-------- Information given

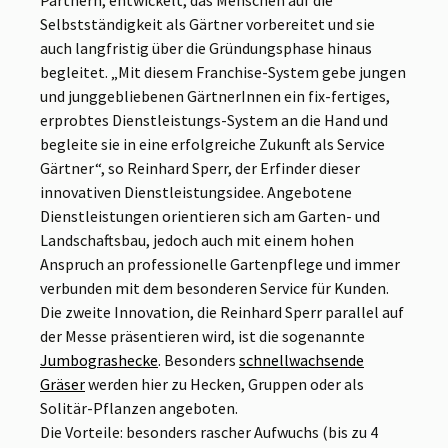
Partnern, entwickelt, das Menschen auf die
Selbstständigkeit als Gärtner vorbereitet und sie
auch langfristig über die Gründungsphase hinaus
begleitet. „Mit diesem Franchise-System gebe jungen
und junggebliebenen GärtnerInnen ein fix-fertiges,
erprobtes Dienstleistungs-System an die Hand und
begleite sie in eine erfolgreiche Zukunft als Service
Gärtner“, so Reinhard Sperr, der Erfinder dieser
innovativen Dienstleistungsidee. Angebotene
Dienstleistungen orientieren sich am Garten- und
Landschaftsbau, jedoch auch mit einem hohen
Anspruch an professionelle Gartenpflege und immer
verbunden mit dem besonderen Service für Kunden.
Die zweite Innovation, die Reinhard Sperr parallel auf
der Messe präsentieren wird, ist die sogenannte
Jumbograshecke
. Besonders
schnellwachsende
Gräser
werden hier zu Hecken, Gruppen oder als
Solitär-Pflanzen angeboten.
Die Vorteile: besonders rascher Aufwuchs (bis zu 4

----------------

Whenever a line above contains "Sperr", copy that line.

Gärtner“, so Reinhard Sperr, der Erfinder dieser
Die zweite Innovation, die Reinhard Sperr parallel auf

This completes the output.